Halsey touched upon the fact that Smith and his disciples (he did not say himself) had suffered greatly from yesterday's ill-usage, and said that, having given their message to the people, they were that day leaving for a place called Fayette, in Seneca county, where it had previously been determined that the new church should be organised. He himself would wait either until Susannah saw her way to come with him, or until he knew that she was at peace, having chosen of her own accord to remain. He would bring a chaise, in which she could travel if she would, near her uncle's house at dawn upon the next morning. He would take her, he said, to the house where the Smiths were in Fayette, but it was implied through all the letter that the mystic marriage which Smith had solemnised was considered by Halsey as valid, and that if she joined her material fortunes now to those of the persecuted sect, it would be as his wife.
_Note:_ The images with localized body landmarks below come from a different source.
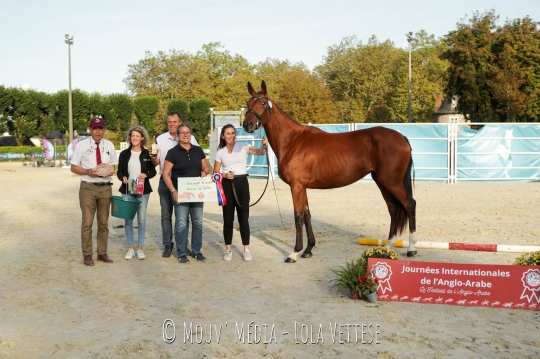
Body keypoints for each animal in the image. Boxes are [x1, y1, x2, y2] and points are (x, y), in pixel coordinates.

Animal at [244, 80, 418, 262]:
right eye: (248, 104)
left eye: (263, 103)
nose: (247, 125)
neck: (292, 141)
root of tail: (401, 137)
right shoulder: (302, 187)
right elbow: (307, 216)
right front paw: (308, 249)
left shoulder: (296, 187)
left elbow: (298, 217)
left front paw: (294, 252)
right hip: (382, 182)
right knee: (393, 209)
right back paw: (388, 246)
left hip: (392, 182)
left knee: (409, 204)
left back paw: (411, 248)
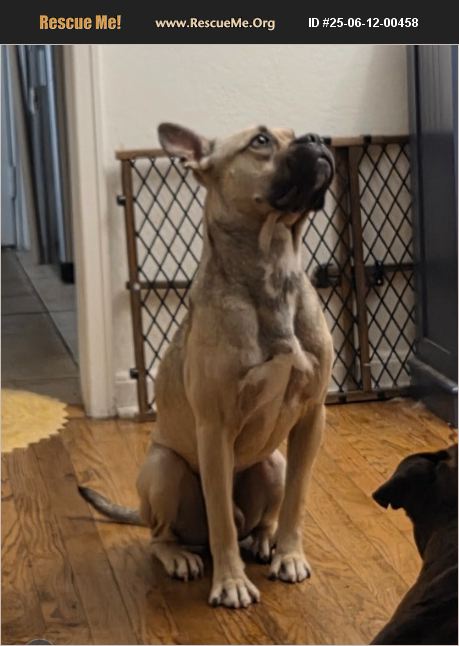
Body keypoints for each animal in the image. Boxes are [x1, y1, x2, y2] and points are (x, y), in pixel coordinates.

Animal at [80, 123, 335, 608]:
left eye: (296, 132)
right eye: (260, 141)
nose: (320, 138)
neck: (272, 265)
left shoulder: (312, 418)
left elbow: (297, 499)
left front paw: (290, 555)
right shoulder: (214, 431)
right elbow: (221, 522)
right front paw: (231, 582)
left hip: (273, 463)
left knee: (261, 517)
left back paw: (266, 539)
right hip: (164, 469)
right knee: (163, 535)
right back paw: (180, 557)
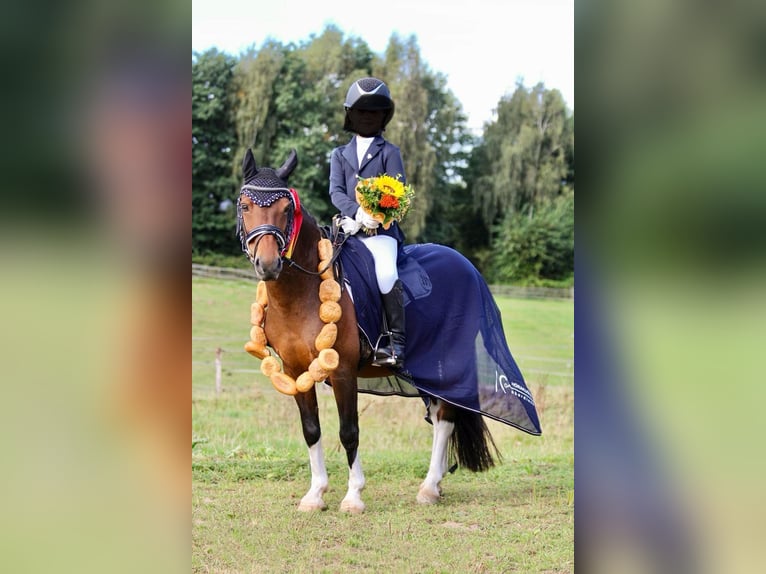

In speaking of the future he did not gloss over the persecution; he did not even promise, as Smith had done, a sure and material reward. The mind of the young Quaker convert was fixed upon the things that are unseen. This was not hidden from the girl. The thought of being with him in his faith and resignation gave her peace. Poverty and persecution seemed as nothing compared with the torture of being surrounded by people whose thought and actions aroused in her young heart whirlwinds of passionate opposition. Even Ephraim, instead of rising in his strength to condemn the outrage of yesterday, had attempted to-day to wound or kill. Her amazement and dismay at this drove her out as it were with a scourge.
Halsey had told her to pray, and she had tried to pray. Halsey had told her to search the Scriptures for guidance, and she read. Text after text came home to her heart, bidding her leave her kindred to share the fortunes of the persecuted children of faith.